● Directions:
Count the lines below that contain the string "reliableresearchreports" and give only that number.

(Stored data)
------------------------------------------------------------
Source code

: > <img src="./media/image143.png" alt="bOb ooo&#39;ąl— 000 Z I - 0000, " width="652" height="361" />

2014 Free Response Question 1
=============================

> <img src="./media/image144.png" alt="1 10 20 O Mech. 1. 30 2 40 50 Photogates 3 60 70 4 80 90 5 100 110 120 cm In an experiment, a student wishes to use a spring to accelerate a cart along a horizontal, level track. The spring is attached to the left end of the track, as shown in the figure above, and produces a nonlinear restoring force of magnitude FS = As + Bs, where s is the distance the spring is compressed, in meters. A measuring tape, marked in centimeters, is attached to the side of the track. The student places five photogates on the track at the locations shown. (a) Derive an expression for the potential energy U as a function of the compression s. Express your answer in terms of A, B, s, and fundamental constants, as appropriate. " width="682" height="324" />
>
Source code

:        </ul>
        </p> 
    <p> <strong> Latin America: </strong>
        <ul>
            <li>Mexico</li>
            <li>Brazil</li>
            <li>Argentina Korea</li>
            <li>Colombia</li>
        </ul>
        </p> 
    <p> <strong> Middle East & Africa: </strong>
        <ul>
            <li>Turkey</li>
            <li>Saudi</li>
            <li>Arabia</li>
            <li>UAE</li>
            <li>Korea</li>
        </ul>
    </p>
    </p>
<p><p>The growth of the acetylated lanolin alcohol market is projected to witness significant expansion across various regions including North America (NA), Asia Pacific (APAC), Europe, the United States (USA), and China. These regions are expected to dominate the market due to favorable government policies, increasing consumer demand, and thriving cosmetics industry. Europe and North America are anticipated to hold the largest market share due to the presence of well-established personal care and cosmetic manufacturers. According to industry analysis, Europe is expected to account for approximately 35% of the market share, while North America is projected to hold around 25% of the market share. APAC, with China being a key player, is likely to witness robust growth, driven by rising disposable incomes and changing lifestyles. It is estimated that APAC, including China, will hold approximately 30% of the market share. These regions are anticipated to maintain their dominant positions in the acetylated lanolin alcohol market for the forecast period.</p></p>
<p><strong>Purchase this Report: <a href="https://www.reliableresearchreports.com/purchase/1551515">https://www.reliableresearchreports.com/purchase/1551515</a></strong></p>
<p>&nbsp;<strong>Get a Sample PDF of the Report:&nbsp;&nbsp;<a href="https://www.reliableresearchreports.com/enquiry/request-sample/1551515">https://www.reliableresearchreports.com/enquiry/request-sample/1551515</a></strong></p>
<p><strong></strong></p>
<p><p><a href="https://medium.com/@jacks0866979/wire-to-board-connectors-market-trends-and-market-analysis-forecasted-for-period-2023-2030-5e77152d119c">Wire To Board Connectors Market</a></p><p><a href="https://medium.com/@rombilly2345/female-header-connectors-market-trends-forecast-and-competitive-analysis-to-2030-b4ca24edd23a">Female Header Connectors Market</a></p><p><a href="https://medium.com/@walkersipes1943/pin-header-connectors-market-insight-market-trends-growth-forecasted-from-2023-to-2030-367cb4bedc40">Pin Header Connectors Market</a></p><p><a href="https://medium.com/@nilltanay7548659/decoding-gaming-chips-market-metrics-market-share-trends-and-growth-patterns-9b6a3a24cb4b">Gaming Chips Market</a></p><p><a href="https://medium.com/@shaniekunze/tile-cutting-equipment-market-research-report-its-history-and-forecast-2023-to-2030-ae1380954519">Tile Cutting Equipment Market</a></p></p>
------------------------------------------------------------
● Result for this task:
2